_Problem to work on_
Leave the pictures out and write out exactly the lines from the top of the entries through the line containing "Festival acontece de 18 a 22 de agosto to".

(Data entries)
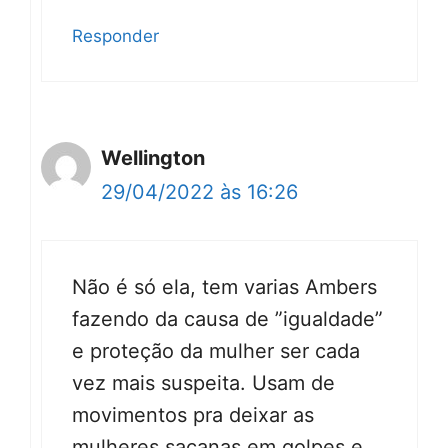
Responder
Wellington
29/04/2022 às 16:26
Não é só ela, tem varias Ambers
fazendo da causa de ”igualdade”
e proteção da mulher ser cada
vez mais suspeita. Usam de
movimentos pra deixar as
mulheres sacanas em golpes e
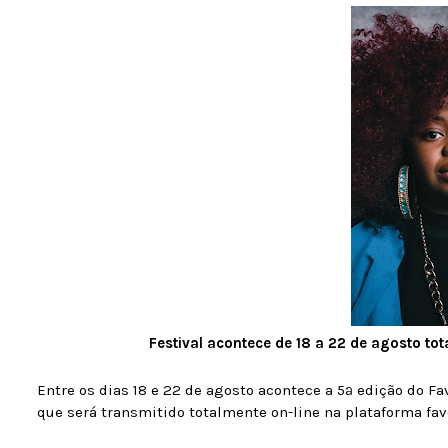
Festival acontece de 18 a 22 de agosto to
Entre os dias 18 e 22 de agosto acontece a 5ª edição do Fav
que será transmitido totalmente on-line na plataforma fa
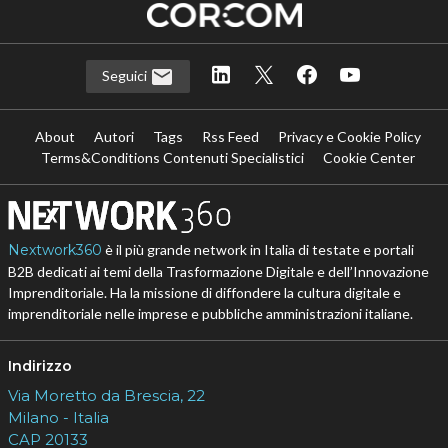
Seguici
About
Autori
Tags
Rss Feed
Privacy e Cookie Policy
Terms&Conditions Contenuti Specialistici
Cookie Center
Nextwork360
è il più grande network in Italia di testate e portali
B2B dedicati ai temi della Trasformazione Digitale e dell’Innovazione
Imprenditoriale. Ha la missione di diffondere la cultura digitale e
imprenditoriale nelle imprese e pubbliche amministrazioni italiane.
Indirizzo
Via Moretto da Brescia, 22
Milano - Italia
CAP 20133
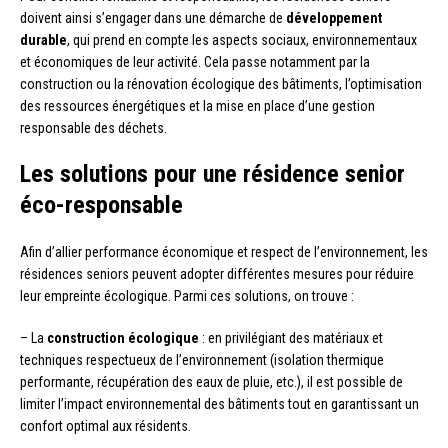
doivent ainsi s’engager dans une démarche de
développement
durable
, qui prend en compte les aspects sociaux, environnementaux
et économiques de leur activité. Cela passe notamment par la
construction ou la rénovation écologique des bâtiments, l’optimisation
des ressources énergétiques et la mise en place d’une gestion
responsable des déchets.
Les solutions pour une résidence senior
éco-responsable
Afin d’allier performance économique et respect de l’environnement, les
résidences seniors peuvent adopter différentes mesures pour réduire
leur empreinte écologique. Parmi ces solutions, on trouve :
– La
construction écologique
: en privilégiant des matériaux et
techniques respectueux de l’environnement (isolation thermique
performante, récupération des eaux de pluie, etc.), il est possible de
limiter l’impact environnemental des bâtiments tout en garantissant un
confort optimal aux résidents.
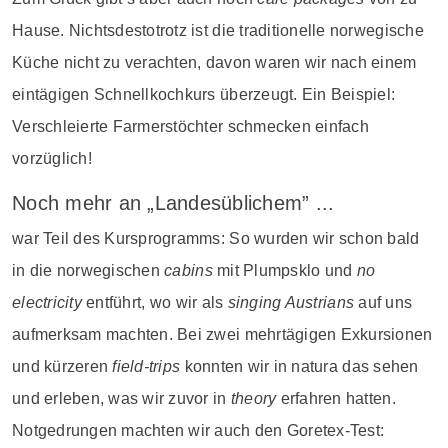
Hause. Nichtsdestotrotz ist die traditionelle norwegische
Küche nicht zu verachten, davon waren wir nach einem
eintägigen Schnellkochkurs überzeugt. Ein Beispiel:
Verschleierte Farmerstöchter schmecken einfach
vorzüglich!
Noch mehr an „Landesüblichem” ...
war Teil des Kursprogramms: So wurden wir schon bald
in die norwegischen
cabins
mit Plumpsklo und
no
electricity
entführt, wo wir als
singing Austrians
auf uns
aufmerksam machten. Bei zwei mehrtägigen Exkursionen
und kürzeren
field-trips
konnten wir in natura das sehen
und erleben, was wir zuvor in
theory
erfahren hatten.
Notgedrungen machten wir auch den Goretex-Test:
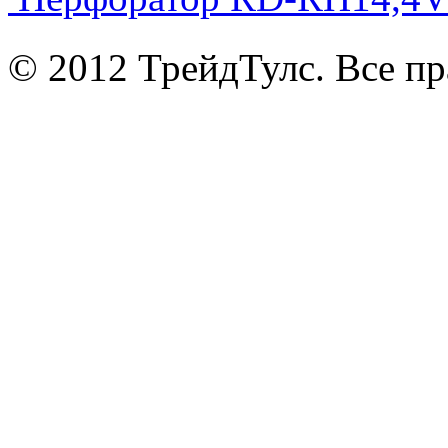
© 2012 ТрейдТулс. Все п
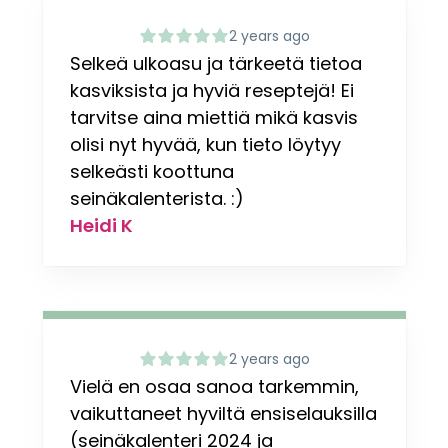
2 years ago
Selkeä ulkoasu ja tärkeetä tietoa
kasviksista ja hyviä reseptejä! Ei
tarvitse aina miettiä mikä kasvis
olisi nyt hyvää, kun tieto löytyy
selkeästi koottuna
seinäkalenterista. :)
Heidi K
2 years ago
Vielä en osaa sanoa tarkemmin,
vaikuttaneet hyviltä ensiselauksilla
(seinäkalenteri 2024 ja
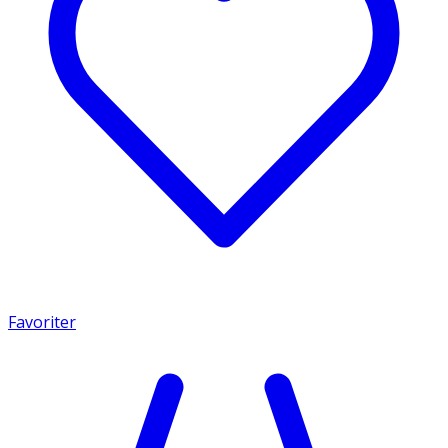
Favoriter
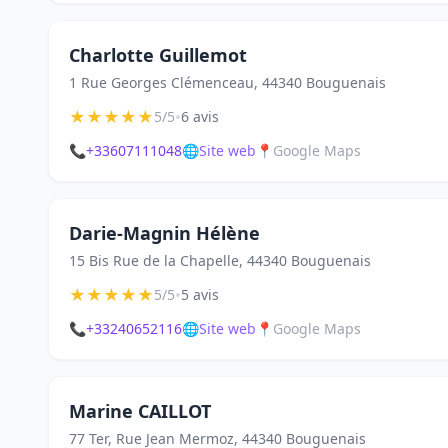
Charlotte Guillemot
1 Rue Georges Clémenceau, 44340 Bouguenais
★
★
★
★
★
•
5/5
6 avis
📞
+33607111048
🌐
Site web
📍
Google Maps
Darie-Magnin Hélène
15 Bis Rue de la Chapelle, 44340 Bouguenais
★
★
★
★
★
•
5/5
5 avis
📞
+33240652116
🌐
Site web
📍
Google Maps
Marine CAILLOT
77 Ter, Rue Jean Mermoz, 44340 Bouguenais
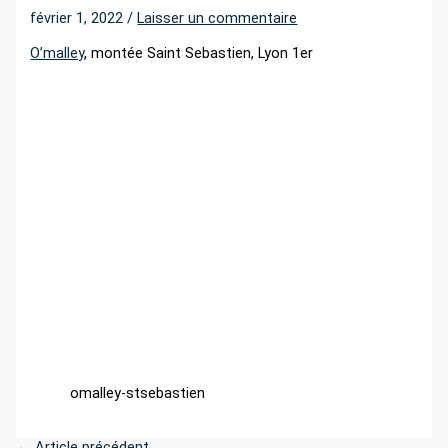
r
février 1, 2022
/
Laisser un commentaire
O’malley
, montée Saint Sebastien, Lyon 1er
:
omalley-stsebastien
←
Article précédent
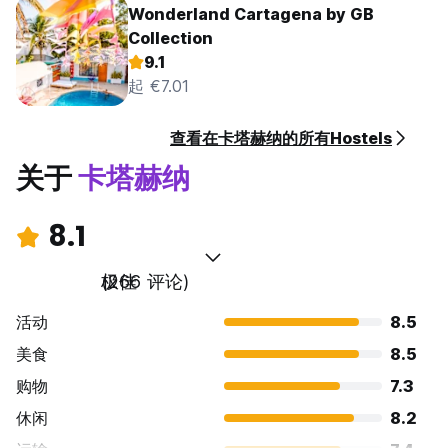
Wonderland Cartagena by GB
Collection
9.1
起 €7.01
查看在卡塔赫纳的所有Hostels
关于
卡塔赫纳
8.1
极佳
(266 评论)
活动
8.5
美食
8.5
购物
7.3
休闲
8.2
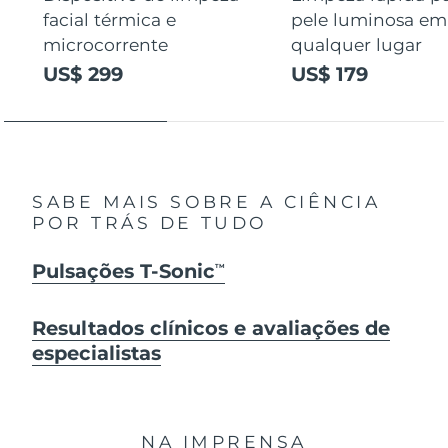
facial térmica e
pele luminosa em
microcorrente
qualquer lugar
US$ 299
US$ 179
SABE MAIS SOBRE A CIÊNCIA
POR TRÁS DE TUDO
Pulsações T-Sonic
TM
Resultados clínicos e avaliações de
especialistas
NA IMPRENSA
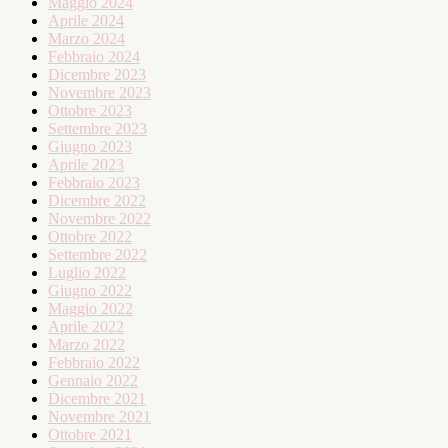
Maggio 2024
Aprile 2024
Marzo 2024
Febbraio 2024
Dicembre 2023
Novembre 2023
Ottobre 2023
Settembre 2023
Giugno 2023
Aprile 2023
Febbraio 2023
Dicembre 2022
Novembre 2022
Ottobre 2022
Settembre 2022
Luglio 2022
Giugno 2022
Maggio 2022
Aprile 2022
Marzo 2022
Febbraio 2022
Gennaio 2022
Dicembre 2021
Novembre 2021
Ottobre 2021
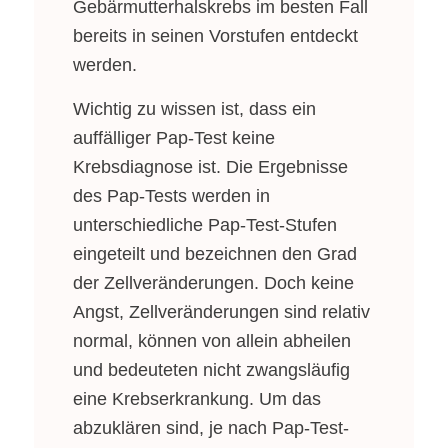
Gebärmutterhalskrebs im besten Fall
bereits in seinen Vorstufen entdeckt
werden.
Wichtig zu wissen ist, dass ein
auffälliger Pap-Test keine
Krebsdiagnose ist. Die Ergebnisse
des Pap-Tests werden in
unterschiedliche Pap-Test-Stufen
eingeteilt und bezeichnen den Grad
der Zellveränderungen. Doch keine
Angst, Zellveränderungen sind relativ
normal, können von allein abheilen
und bedeuteten nicht zwangsläufig
eine Krebserkrankung. Um das
abzuklären sind, je nach Pap-Test-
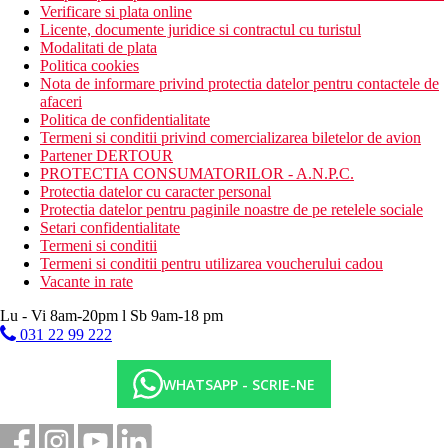
Verificare si plata online
Licente, documente juridice si contractul cu turistul
Modalitati de plata
Politica cookies
Nota de informare privind protectia datelor pentru contactele de
afaceri
Politica de confidentialitate
Termeni si conditii privind comercializarea biletelor de avion
Partener DERTOUR
PROTECTIA CONSUMATORILOR - A.N.P.C.
Protectia datelor cu caracter personal
Protectia datelor pentru paginile noastre de pe retelele sociale
Setari confidentialitate
Termeni si conditii
Termeni si conditii pentru utilizarea voucherului cadou
Vacante in rate
Lu - Vi 8am-20pm l Sb 9am-18 pm
031 22 99 222
WHATSAPP - SCRIE-NE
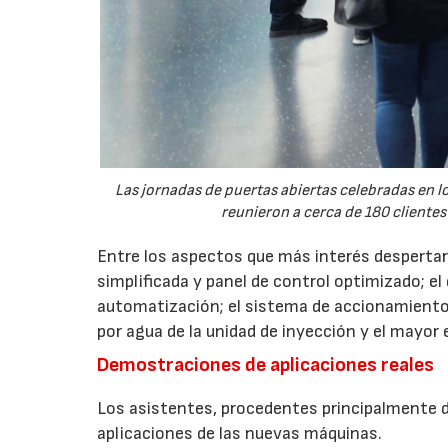
Las jornadas de puertas abiertas celebradas en
reunieron a cerca de 180 clientes
Entre los aspectos que más interés despertaro
simplificada y panel de control optimizado; el
automatización; el sistema de accionamiento
por agua de la unidad de inyección y el mayor
Demostraciones de aplicaciones reales
Los asistentes, procedentes principalmente de
aplicaciones de las nuevas máquinas.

_Solution for this task_
Responder
Wellington
29/04/2022 às 16:26
Não é só ela, tem varias Ambers
fazendo da causa de ”igualdade”
e proteção da mulher ser cada
vez mais suspeita. Usam de
movimentos pra deixar as
mulheres sacanas em golpes e
Festival acontece de 18 a 22 de agosto to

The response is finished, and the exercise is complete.